The Anti-Stephen Covey Guide to Managing Your Team:
- More interested in requesting numerous reports on ongoing projects than actually completing a project. This habit is often exhibited by avid Excel spreadsheet enthusiasts. Categorizing tables by column headings is one of their most private, happiest endeavors.
- Blame is always only one employee away. Highly ineffective managers do a great job of dodging bullets by placing blame on their subordinate employee or vendor. It’s a difficult habit to master, but once you’re past the guilt and self-loathing that comes with not owning your own faults, you’ll pick it up in no time.

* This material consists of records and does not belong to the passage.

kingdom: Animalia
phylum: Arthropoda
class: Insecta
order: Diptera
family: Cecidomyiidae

- Fierce concentration and focus on unrelated details. For example, let’s say your online sales numbers are down. What better way to address this issue than focusing on your in-store retail sales numbers? See the disconnect? It works. The trick is finding a problem elsewhere in your organization so that the original problem is easily ignored.

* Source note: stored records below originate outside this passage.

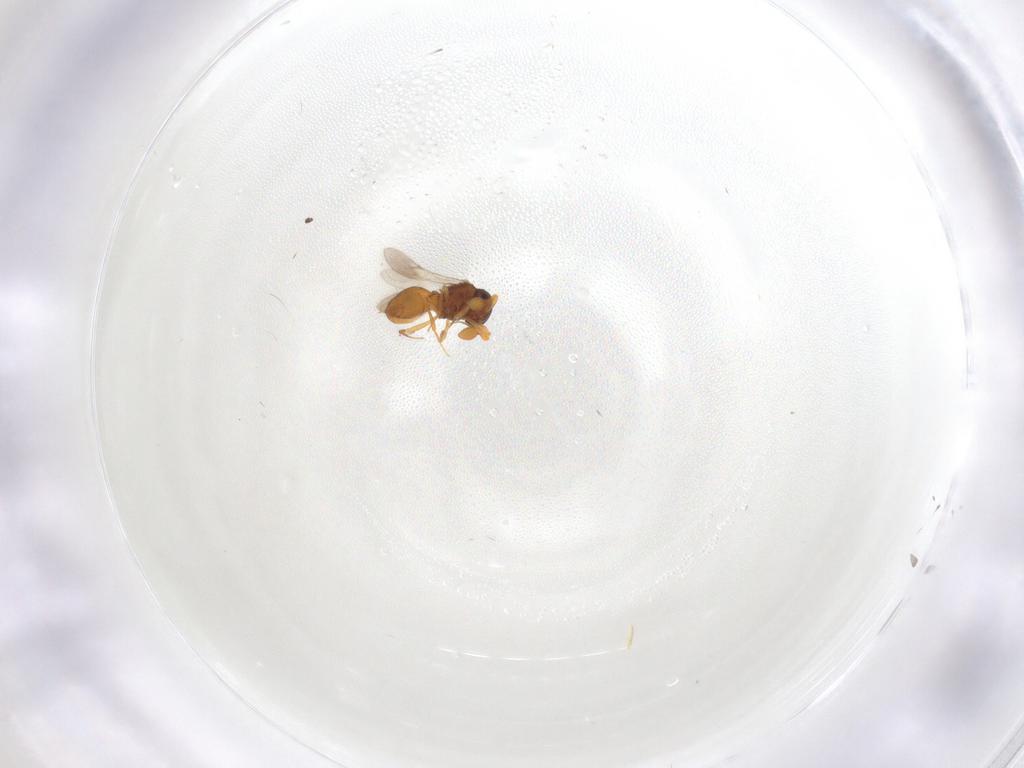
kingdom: Animalia
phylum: Arthropoda
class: Insecta
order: Hymenoptera
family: Scelionidae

- Inability to see a project from beginning to end. Stop with the follow-through already! If you are serious about becoming ineffective, there is no need to follow through on any given project. If it’s important enough, somebody else will pick it up; and if it’s not important, why waste your time trying to bring it to fruition?

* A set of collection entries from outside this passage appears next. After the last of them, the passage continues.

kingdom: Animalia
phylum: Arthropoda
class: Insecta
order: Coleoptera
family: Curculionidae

- Hire quickly and hire often. An ineffective manager doesn’t just mislead his own team, he keeps his hiring practice initiatives quick and without thought. Most likely, the soon-to-be-hired employee is going to quit anyway, so don’t squander time away zeroing in on the right employee. Spending multiple interviews getting to know the person, doing background checks, finding out if they fit both professionally and personally are all just time-sucks—time that could be used updating your LinkedIn profile.
- Interrupt your employees regularly and without warning. There are all kinds of ways to make this happen: impromptu meetings smack in the middle of the day, casual drop-bys to their office or cubicle to discuss your latest eBay finds, or maybe call them to your office without any given agenda. As a manager, it’s your responsibility to keep your employees in line and slightly on-guard at all times. Making them stop what they’re doing to attend to you is a great way to exert your power while keeping them on their toes.
- Stop listening. Paying attention to your employees ideas, wants, professional goals, or general comments is a ridiculous waste of time. If they had anything real to offer, they wouldn’t be below you on the corporate food ladder anyway. Every now and then an employee may say something worthwhile; if so, stick it away and use it whenever you find yourself on the line with your supervisor. If you wait long enough to use their idea, you’ll probably forget where it came from anyway so it won’t at all be like stealing!